[Stored data entries]

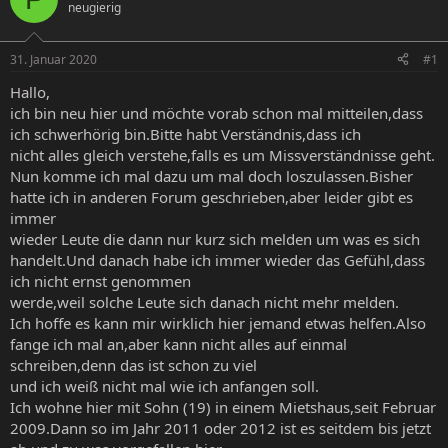
neugierig
e
e
l
l
l
l
31. Januar 2020
#1
e
t
r
a
Hallo,
m
ich bin neu hier und möchte vorab schon mal mitteilen,dass
ich schwerhörig bin.Bitte habt Verständnis,dass ich
nicht alles gleich verstehe,falls es um Missverständnisse geht.
Nun komme ich mal dazu um mal doch loszulassen.Bisher
hatte ich in anderen Forum geschrieben,aber leider gibt es
immer
wieder Leute die dann nur kurz sich melden um was es sich
handelt.Und danach habe ich immer wieder das Gefühl,dass
ich nicht ernst genommen
werde,weil solche Leute sich danach nicht mehr melden.
Ich hoffe es kann mir wirklich hier jemand etwas helfen.Also
fange ich mal an,aber kann nicht alles auf einmal
schreiben,denn das ist schon zu viel
und ich weiß nicht mal wie ich anfangen soll.
Ich wohne hier mit Sohn (19) in einem Mietshaus,seit Februar
2009.Dann so im Jahr 2011 oder 2012 ist es seitdem bis jetzt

Work item » Copy, without any change, the run of lines from the one with "fange ich mal" through the end of the entries above.

Task output »
fange ich mal an,aber kann nicht alles auf einmal
schreiben,denn das ist schon zu viel
und ich weiß nicht mal wie ich anfangen soll.
Ich wohne hier mit Sohn (19) in einem Mietshaus,seit Februar
2009.Dann so im Jahr 2011 oder 2012 ist es seitdem bis jetzt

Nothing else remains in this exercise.